Weinstein Company via Everett Collection
I was really looking forward to August: Osage County. Really looking forward to it. The Pulitzer prize-winning, Tracy Letts-penned play was amazing on the stage, on the page – logic would dictate that it would be just as breathtaking on the big screen, especially with its all-star cast.
Performances that positively spewed hate were tempered by no sense of connection or love. In a family drama like this, love (no matter how masked or warped), is essential. Without this component, the film felt one-dimensional a good deal more of the time than it should have with its award-winning pedigree.

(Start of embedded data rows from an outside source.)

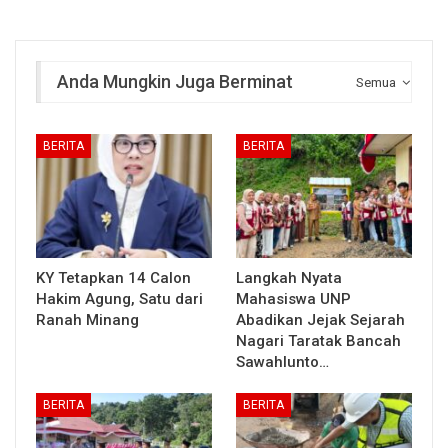
Anda Mungkin Juga Berminat
Semua
BERITA
BERITA
KY Tetapkan 14 Calon
Langkah Nyata
Hakim Agung, Satu dari
Mahasiswa UNP
Ranah Minang
Abadikan Jejak Sejarah
Nagari Taratak Bancah
Sawahlunto…
BERITA
BERITA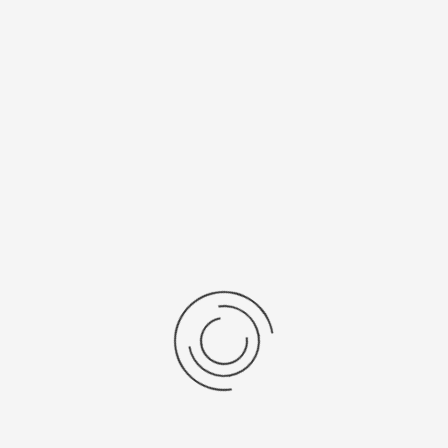
Калибр
Источник
механизма
питания
6Р20
SR 621 SW
Рецензии
Последние отзывы
Еще нет отзывов об этом товаре.
Пожалуйста напишите (краткую) рецензию....(мин. 0, макс. 2000
знаков)
Во-первых: Оцените данный товар. Пожалуйста, выберите оценку от 0
(плохо) до 5 (отлично).
Набранные символы:
Рейтинг: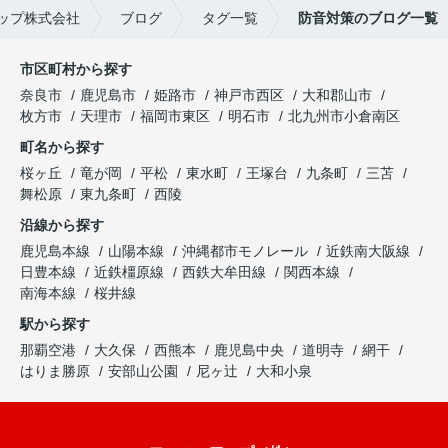
ップ株式会社
ブログ
タグ一覧
防音対策のブログ一覧
市区町村から探す
奈良市
鹿児島市
姫路市
神戸市西区
大和郡山市
枚方市
天理市
福岡市東区
明石市
北九州市小倉南区
町名から探す
桜ヶ丘
竜が岡
平松
東水町
王塚台
九条町
三苫
舞松原
東九条町
西陵
沿線から探す
鹿児島本線
山陽本線
沖縄都市モノレール
近鉄南大阪線
日豊本線
近鉄橿原線
西鉄大牟田線
関西本線
南海本線
桜井線
駅から探す
那覇空港
大久保
西熊本
鹿児島中央
道明寺
網干
はりま勝原
安部山公園
尼ヶ辻
大和小泉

Even worse, the characters didn’t even seem like they were inhabiting the same space; they didn’t talk to each other; instead, they monologued their hearts out for the sake of the audience. Sounds oblique, but there was a certain sense of reality that was missing. Maybe everyone just had their shiny statuettes in their sights – it seemed like the focus was off.
Another key player that was almost completely non-existent? A sense of humor. Though the play is by no means light-hearted (with a suicide, infidelity, incest, cancer, pill-addictions, attempted statutory rape, and mother-daughter hate all-around, say hello to a little thing called black comedy), it was laugh-out-loud funny. The film? Not so much: in fact, it went so far in the other direction that it was pretty aggressively un-funny.
August: Osage County had “Oscar Bait” scrawled all over it in capital letters, and it’s already garnering nominations like nobody’s business, but does it deserve it? A few moments shine (the first scene in particular), but the film overall lacked the magic of the play.